Este filósofo, príncipe y artista chino vivió en el siglo III a.C. durante una época muy convulsa, con el país dividido y sumido en la decadencia por las continuas luchas para hacerse con el poder; un periodo al que suele denominarse de los Estados Combatientes, que fue anterior al de la China imperial de la dinastía Qin.
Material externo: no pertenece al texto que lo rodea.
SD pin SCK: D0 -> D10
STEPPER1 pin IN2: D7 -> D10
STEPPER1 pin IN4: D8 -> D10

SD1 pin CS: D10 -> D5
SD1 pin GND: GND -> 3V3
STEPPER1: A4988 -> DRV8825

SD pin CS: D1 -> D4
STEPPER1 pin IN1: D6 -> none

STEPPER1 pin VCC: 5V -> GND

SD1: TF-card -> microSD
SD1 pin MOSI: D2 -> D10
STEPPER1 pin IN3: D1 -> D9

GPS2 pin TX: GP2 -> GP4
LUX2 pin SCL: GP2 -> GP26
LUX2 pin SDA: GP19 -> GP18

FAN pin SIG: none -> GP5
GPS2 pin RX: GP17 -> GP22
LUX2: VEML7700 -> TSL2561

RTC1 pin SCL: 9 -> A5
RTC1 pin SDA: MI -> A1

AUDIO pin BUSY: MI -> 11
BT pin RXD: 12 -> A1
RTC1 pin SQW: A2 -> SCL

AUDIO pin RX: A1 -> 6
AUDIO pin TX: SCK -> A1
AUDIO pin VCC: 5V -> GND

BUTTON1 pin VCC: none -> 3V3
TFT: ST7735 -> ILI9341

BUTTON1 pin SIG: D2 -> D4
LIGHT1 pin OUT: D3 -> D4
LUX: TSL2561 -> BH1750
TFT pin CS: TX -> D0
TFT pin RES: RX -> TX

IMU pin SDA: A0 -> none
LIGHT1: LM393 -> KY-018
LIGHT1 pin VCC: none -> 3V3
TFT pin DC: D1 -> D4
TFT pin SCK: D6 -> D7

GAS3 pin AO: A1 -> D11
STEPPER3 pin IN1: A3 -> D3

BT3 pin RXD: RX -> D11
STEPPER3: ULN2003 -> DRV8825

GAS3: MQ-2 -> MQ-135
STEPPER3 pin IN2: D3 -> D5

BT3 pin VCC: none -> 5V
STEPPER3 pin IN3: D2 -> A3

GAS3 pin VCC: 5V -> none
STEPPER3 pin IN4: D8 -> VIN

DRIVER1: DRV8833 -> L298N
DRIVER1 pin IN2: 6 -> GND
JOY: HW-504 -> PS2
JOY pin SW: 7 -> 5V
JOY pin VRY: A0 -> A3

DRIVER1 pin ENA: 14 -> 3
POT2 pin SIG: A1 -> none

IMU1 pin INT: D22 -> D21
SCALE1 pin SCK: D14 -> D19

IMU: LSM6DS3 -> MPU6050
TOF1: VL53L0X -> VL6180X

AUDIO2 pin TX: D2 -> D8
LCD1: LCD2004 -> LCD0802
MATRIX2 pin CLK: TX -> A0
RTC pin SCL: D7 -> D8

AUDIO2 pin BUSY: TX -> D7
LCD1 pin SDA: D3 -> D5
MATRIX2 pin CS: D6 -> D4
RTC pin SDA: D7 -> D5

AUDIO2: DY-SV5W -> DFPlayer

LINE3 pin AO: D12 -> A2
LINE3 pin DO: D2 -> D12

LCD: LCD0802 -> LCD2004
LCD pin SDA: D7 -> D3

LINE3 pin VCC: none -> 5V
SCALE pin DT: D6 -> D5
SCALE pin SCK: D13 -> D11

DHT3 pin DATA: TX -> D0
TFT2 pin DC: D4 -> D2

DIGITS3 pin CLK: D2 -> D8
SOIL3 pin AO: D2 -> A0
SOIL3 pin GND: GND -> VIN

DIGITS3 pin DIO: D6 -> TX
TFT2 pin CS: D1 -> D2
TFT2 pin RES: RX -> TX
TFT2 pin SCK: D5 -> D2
En ese contexto histórico, se comprende que la doctrina de este autor se basara en su idea de que el ser humano era malo por naturaleza y que solo se podía lograr un sistema legal que fortaleciese el buen Gobierno si se empleaban normas escritas muy severas, con el sistema contrapuesto de las dos manos: con una, el soberano brindaba premios para recompensar a los que actuasen en provecho de la comunidad y, con la otra, ordenaba los castigos para sancionar a quienes perjudicasen a la sociedad. Estas medidas tenían que apoyarse en el ejército, en el control de la burocracia y en la administración de Justicia que funcionaría gracias a unos valores que debían adaptarse al devenir de los tiempos, olvidándose de las viejas tradiciones (en contra de lo que propugnaban el Confucianismo y sus virtudes morales). A partir de estos conceptos, se desarrolló una escuela legal denominada legismo (en chino: fajia) que se recopiló en el hanfeizí, un libro de cincuenta y cinco capítulos que se publicaría tras la muerte de su autor.
El primer emperador de la China unificada –Qin Shi Huang (más conocido en Occidente por su mausoleo de Xián y el ejército de los guerreros de terracota)– se mostró muy interesado en la obra de Han Fei Zi y lo recibió en su Corte para escuchar sus consejos: que nunca expresara sus preferencias o animadversiones delante de los demás consejeros o éstos sólo le contarían halagos y recibiría la información distorsionada; o aquel otro de que si la ley es clara prohibiendo las mentiras y los engaños, los funcionarios estarán advertidos y el pueblo intimidado, lo que reforzará la posición del soberano para mantener el rumbo de su Gobierno. Aunque le daba buenos consejos, el monarca no se fiaba de él porque pertenecía a la nobleza rival de los Qin, los Han, y finalmente ordenó su ejecución –de la que luego se arrepentiría– suministrándole veneno para que se suicidase en el año 233 a.C. Lo paradójico fue que este maquiavélico filósofo que siempre defendió el papel autoritario de los gobernantes, acabase muriendo precisamente por culpa de ese mismo totalitarismo.
Como artista, Han Fei fue autor de un expresivo dicho: Es mucho más difícil pintar a un perro que a un demonio, porque todo el mundo sabe cómo es un perro pero nadie ha visto todavía a un demonio.